**Work to complete:** Count the lines in the listing below that contain the word "acme" and report that number alone.

**Data:**
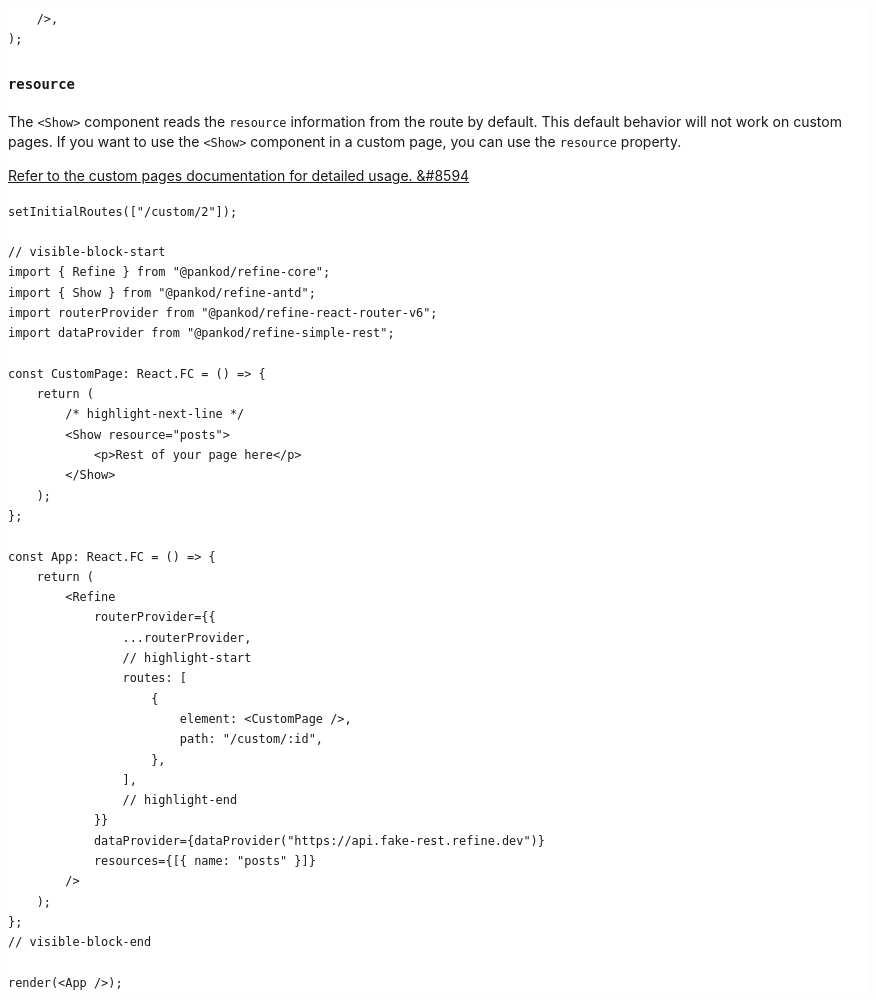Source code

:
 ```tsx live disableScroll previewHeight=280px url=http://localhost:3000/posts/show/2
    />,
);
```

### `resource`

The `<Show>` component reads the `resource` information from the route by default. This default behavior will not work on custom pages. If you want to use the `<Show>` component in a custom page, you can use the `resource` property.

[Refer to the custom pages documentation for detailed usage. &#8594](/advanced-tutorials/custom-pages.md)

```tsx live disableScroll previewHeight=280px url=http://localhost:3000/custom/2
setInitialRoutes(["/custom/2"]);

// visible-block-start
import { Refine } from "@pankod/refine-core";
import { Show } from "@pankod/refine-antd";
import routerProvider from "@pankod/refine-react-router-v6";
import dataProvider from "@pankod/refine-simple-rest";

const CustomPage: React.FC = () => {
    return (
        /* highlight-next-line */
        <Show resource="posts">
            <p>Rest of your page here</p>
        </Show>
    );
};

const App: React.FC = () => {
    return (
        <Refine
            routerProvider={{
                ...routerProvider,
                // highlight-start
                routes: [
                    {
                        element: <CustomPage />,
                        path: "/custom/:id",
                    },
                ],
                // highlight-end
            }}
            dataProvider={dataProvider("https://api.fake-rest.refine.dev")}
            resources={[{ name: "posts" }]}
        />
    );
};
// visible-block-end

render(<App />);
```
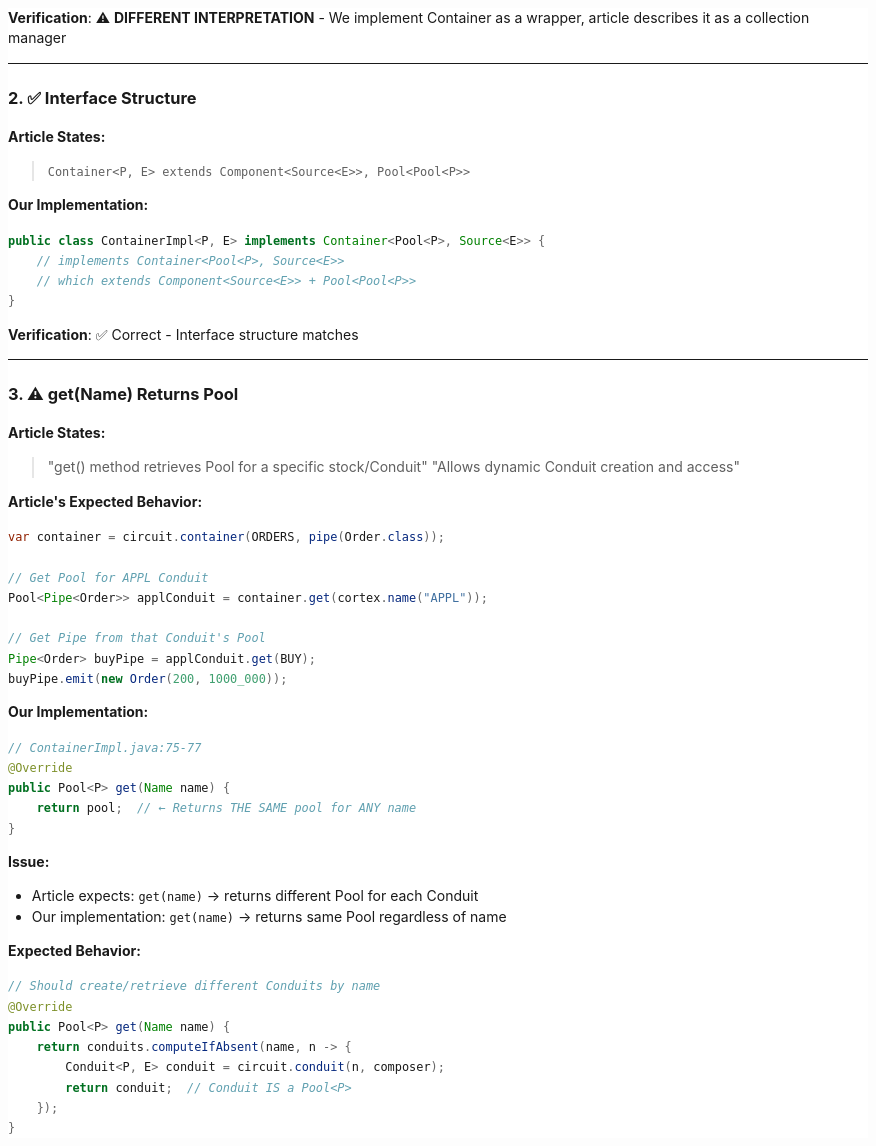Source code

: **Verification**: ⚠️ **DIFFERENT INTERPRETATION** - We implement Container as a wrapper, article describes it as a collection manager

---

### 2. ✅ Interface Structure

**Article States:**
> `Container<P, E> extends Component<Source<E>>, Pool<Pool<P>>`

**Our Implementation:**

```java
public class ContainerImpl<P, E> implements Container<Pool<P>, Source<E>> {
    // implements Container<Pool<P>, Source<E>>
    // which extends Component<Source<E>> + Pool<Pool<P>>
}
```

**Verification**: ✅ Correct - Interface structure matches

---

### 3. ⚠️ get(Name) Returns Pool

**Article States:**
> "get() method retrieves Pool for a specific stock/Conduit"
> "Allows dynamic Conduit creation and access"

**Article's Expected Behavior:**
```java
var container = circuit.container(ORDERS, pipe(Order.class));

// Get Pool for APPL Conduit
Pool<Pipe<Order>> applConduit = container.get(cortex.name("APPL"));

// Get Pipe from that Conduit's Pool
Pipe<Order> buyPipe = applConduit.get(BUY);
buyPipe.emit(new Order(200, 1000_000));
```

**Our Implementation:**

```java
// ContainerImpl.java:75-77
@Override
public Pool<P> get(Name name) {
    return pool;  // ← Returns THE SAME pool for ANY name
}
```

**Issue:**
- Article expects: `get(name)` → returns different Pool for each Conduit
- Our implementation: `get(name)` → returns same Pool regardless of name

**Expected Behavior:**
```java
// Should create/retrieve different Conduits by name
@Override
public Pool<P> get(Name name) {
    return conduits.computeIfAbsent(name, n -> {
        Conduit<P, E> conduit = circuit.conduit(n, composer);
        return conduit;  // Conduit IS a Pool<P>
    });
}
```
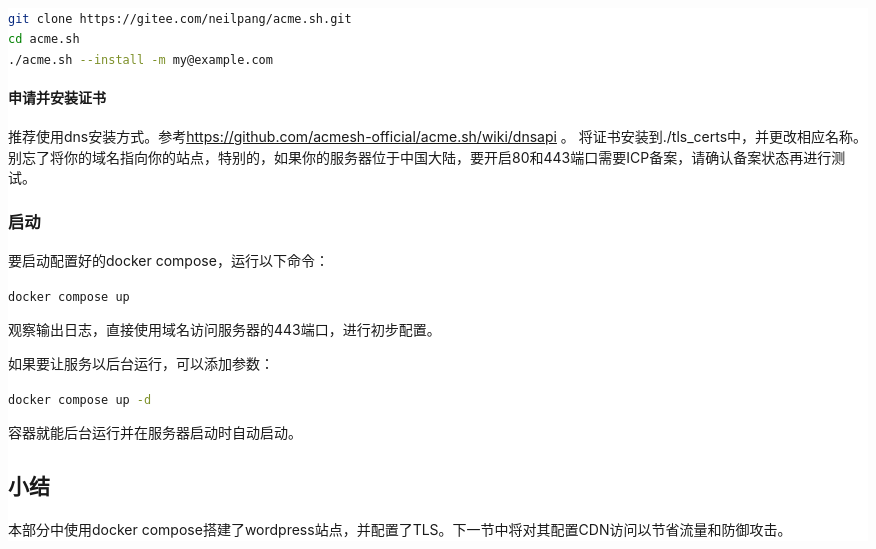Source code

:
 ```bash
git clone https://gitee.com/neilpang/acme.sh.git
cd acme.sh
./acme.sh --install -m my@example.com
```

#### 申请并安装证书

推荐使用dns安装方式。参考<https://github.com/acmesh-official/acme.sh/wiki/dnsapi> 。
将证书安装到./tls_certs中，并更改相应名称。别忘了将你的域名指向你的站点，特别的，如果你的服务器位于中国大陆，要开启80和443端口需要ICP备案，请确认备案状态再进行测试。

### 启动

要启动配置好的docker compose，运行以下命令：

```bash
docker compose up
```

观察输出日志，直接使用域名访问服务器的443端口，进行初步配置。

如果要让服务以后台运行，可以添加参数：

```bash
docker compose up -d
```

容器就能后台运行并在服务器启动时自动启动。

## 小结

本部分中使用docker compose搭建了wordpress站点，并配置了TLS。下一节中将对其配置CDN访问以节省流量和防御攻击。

**Exercise solution:** 4